One of the leading articles on the UK's The Guardian website today reports the Dubai assassins stole the identities of British citizens.
We all are guilty of it. Having easy-to-crack passwords, giving too much information, not deleting our browser cookies... leaving a trail of information everywhere.
It's hard. We live in the information age, in a society where someone's e-mail address can be found by a couple keystrokes in a search engine.
So is it really surprising that The Guardian reported today that the Dubai killers had stolen the identities of British citizens?
According to the article, "Dubai killers stole identities of UK citizens":
A hit squad that murdered a senior Hamas official in Dubai used the stolen identities of six British citizens and faked at least five other European passports, it emerged today.

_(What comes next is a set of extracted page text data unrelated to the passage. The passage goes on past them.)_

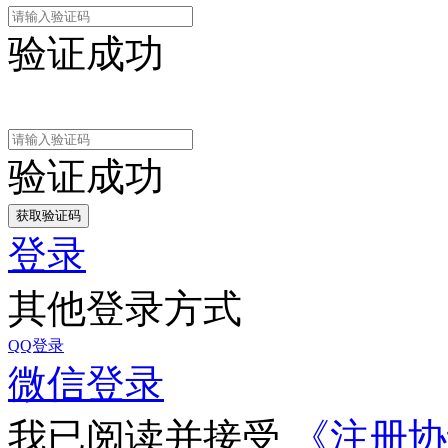
验证成功
验证成功
登录
其他登录方式
QQ登录
微信登录
我已阅读并接受
《注册协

The international investigation into the assassination of Mahmoud al Mabhouh last month is certain to examine the role played by Israel, where four of the victims of identity theft, three Britons and a German, currently live....
UK authorities issued the British passports used by the assassins in Dubai last month, official sources said. They confirmed the killers had not altered the names and numbers in the passports, but the photographs had been changed.
At least five of the Britons whose identities were used by the assassins in Dubai live in Israel. All deny any involvement.
How does identity theft come into play when so many terrorism acts revolve around the concept of identity, of a certain culture, belief, conviction?
Does the above article confirm that cyberterrorism has become an inexorable part of terrorism acts today?